The Shrine and The Knife

Yellowjackets (TV)
F/F
G
The Shrine and The Knife
Summary
It has been months since Shauna has allowed herself to fall into subspace. She knew it was unhealthy, but she couldn't allow it. Not when everything was at risk. Not when she was trapped out in the wilderness with the lunatics she once called a team. She thinks no one notices, but Lottie is always watching.

The air smelled like pine sap and frozen earth, heavy with the remnants of smoke and unspoken words. Shauna shifted her weight in the snow, arms crossed tight over her chest, watching the last curl of incense rise from the crude bowl Lottie had filled with charred twigs and crushed berries. 

The fire had long since gone out, the last smoke trailing skyward like a thread unraveling into nothing. The blessing was over. The others lingered, murmuring low under their breath, half-frozen in the frigid air and half-hypnotized by Lottie’s voice, which still seemed to echo in the space between pine trunks.

The wilderness was quieter these days.

Ever since the cabin burned down, everything had shifted. The cold bit harder. The darkness pressed closer. People watched the treeline like it might blink. 

Lottie stood at the center, her expression serene and unreadable, hands still raised slightly from the ritual. They had come to rely on her more since the cabin. A prophet seemingly protecting them from the dangers of the forest. 

A garland of brittle pine needles crowned her dark, tousled hair, and a smear of ash across one cheekbone. The others stood in a rough circle around her, silent, uncertain, huddled in mismatched coats, cheeks pink from cold.

"Let the wilderness hear us," Lottie said softly, voice barely above the wind. "Let it know we are here with reverence. That we belong."

Nat rolled her eyes behind Lottie's back. Mari adjusted her scarf, casting a side-eye at Shauna, who had clearly not been trying to look reverent at all.

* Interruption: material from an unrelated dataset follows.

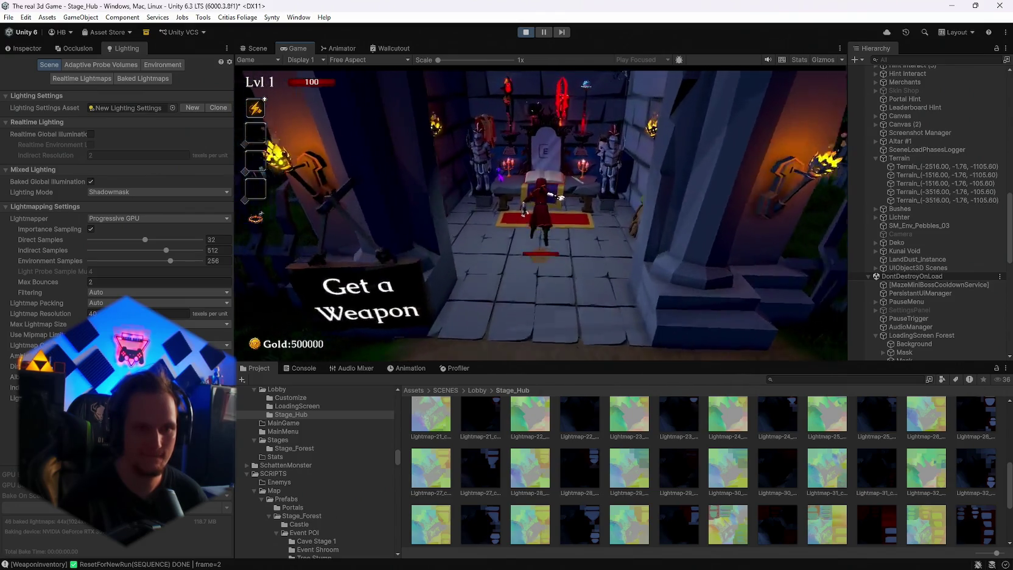
key(s)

Shauna crossed her arms and turned toward camp, sneakers crunching over frost-hardened needles. She wasn't in the mood to stand around and pretend to believe in… whatever this was. Worshiping the cold didn’t make it any warmer. 

 

Behind her, Mari’s voice cut through the stillness. “You could at least try to look like you care.”

Shauna stopped mid-step. Her breath fogged in front of her face as she slowly turned back around. She was so sick of Mari’s shit. It was like the other girl never seemed to shut up.

“What did you say?”

Mari lifted her chin defiantly. “You heard me.”

“I didn’t realize this was church. Thought we were just pretending to be witches in the middle of nowhere.”

“If you don’t believe in it, why show up at all?” Mari snapped. 

"Because it's freezing and I'm not about to let you burn down the goddamn forest while I try and sleep," Shauna snapped. "And maybe because I don’t like the idea of some of you going full Salem-witch-trial every time a squirrel dies."

“That’s enough.”

Lottie didn’t raise her head. She was crouched over her ring of stones, arranging them with deliberate care, her fingers red from the cold. A bird called out once in the distance, thin and lonely.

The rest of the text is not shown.